Er lächelte gelöst, nahm auf einem Podestchen Platz und schrieb Autogramme, als gäbe es kein Morgen.

Karl Hohenlohe
über Kunstfehler

Vor der Buchhandlung „Frick“ am Graben hatte sich eine lange Reihe gebildet. Die Menschen warteten geduldig, die Zeit schien außer Kraft gesetzt und eine fröhliche Grundstimmung lag in der Luft.

Ich war zufällig des Weges gekommen und erkundigte mich nach dem Ursprung der Glückseligkeit. „ Gottfried“, riefen die Menschen, „Gottfried Helnwein.“

Ich bin ein großer Verehrer von Herrn Helnwein, aber der Gedanke, mich jetzt ganz hinten in der Schlange einzureihen, ließ mich zaudern und ich fühlte mich auf einmal so, wie er andere zeichnet.

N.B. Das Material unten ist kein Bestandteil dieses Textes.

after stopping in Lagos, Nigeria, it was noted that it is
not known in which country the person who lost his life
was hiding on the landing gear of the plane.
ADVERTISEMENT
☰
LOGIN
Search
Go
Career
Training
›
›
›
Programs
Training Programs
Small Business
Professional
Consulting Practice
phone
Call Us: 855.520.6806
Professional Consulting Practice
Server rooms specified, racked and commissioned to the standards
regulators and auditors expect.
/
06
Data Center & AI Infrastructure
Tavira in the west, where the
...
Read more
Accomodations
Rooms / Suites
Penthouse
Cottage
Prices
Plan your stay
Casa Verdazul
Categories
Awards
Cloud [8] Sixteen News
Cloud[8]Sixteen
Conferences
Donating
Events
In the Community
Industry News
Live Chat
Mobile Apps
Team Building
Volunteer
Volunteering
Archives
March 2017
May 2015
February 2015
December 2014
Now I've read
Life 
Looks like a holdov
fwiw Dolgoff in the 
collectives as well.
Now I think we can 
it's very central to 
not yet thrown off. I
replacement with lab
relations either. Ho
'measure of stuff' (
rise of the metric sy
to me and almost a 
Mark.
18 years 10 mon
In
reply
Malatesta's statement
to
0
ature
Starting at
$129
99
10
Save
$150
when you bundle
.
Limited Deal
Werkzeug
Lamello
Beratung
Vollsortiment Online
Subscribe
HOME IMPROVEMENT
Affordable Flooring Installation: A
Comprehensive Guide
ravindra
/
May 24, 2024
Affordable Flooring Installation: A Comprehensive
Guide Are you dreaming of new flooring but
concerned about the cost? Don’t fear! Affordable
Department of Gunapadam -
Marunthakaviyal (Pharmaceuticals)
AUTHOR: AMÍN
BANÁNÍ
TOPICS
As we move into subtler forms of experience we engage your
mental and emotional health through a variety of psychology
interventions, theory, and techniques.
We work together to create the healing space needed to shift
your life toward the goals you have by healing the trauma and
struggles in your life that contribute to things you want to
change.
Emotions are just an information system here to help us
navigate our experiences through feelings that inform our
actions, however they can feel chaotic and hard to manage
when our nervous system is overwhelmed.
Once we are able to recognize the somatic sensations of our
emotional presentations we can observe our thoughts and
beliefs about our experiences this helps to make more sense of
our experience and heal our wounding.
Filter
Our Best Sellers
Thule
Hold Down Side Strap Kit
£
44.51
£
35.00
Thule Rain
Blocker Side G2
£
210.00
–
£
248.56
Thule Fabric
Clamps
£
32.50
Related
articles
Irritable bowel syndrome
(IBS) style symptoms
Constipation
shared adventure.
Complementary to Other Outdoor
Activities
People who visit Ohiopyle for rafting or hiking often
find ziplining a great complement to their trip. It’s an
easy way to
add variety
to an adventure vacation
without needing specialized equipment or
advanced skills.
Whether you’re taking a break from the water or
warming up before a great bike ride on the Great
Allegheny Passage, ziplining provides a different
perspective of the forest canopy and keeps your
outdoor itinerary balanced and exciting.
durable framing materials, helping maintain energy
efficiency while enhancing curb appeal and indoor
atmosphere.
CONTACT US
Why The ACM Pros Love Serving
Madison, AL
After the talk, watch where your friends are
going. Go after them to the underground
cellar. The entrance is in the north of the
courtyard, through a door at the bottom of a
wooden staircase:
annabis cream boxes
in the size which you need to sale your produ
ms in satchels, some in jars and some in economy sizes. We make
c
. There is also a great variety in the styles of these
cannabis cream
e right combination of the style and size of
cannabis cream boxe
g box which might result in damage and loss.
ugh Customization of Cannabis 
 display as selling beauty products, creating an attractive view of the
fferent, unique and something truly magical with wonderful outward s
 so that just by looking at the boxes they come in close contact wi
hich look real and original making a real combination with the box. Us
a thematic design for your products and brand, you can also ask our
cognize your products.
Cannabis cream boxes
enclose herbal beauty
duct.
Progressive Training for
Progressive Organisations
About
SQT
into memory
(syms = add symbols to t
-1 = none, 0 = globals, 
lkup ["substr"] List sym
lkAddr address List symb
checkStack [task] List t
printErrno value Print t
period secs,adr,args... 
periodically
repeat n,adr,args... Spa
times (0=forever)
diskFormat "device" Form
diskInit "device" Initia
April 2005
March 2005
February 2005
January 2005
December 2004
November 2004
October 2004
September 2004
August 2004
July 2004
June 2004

Dann ging plötzlich alles wahnsinnig schnell. Auf einmal kam Unruhe in die Reihe, Menschen scherten aus, lachten, strahlten, ein untrügliches Zeichen für das Erscheinen von Herrn Helnwein.

Da war er – Kopftuch, Brille, Nase – ganz er selbst. Er lächelte gelöst, nahm auf einem Podestchen Platz und schrieb Autogramme, als gäbe es kein Morgen. Erneut dachte ich über eine Einreihung nach und ob ich gegebenenfalls um eine kleine Zeichnung bitten sollte, die ich dann gewinnbringend veräußern würde.

In diesem Moment trat ein Herr auf mich zu, hielt mir ein Helnwein-Buch und eine Füllfeder entgegen und sagte: „Bitte.“

Ich griff zur fremden Feder, mit der ich mich nun schmücken sollte, kritzelte das Strichgesichti eines Sechsjährigen mit Pinsch in BE in das Buch und fälschte das Kunstwerk mit der Unterschrift von Gottfried Helnwein.

Der Autogrammjäger blickte irgendwie betroppezt. Nun muss ich mich fragen, habe ich mehr Herrn Helnwein geschadet oder mir?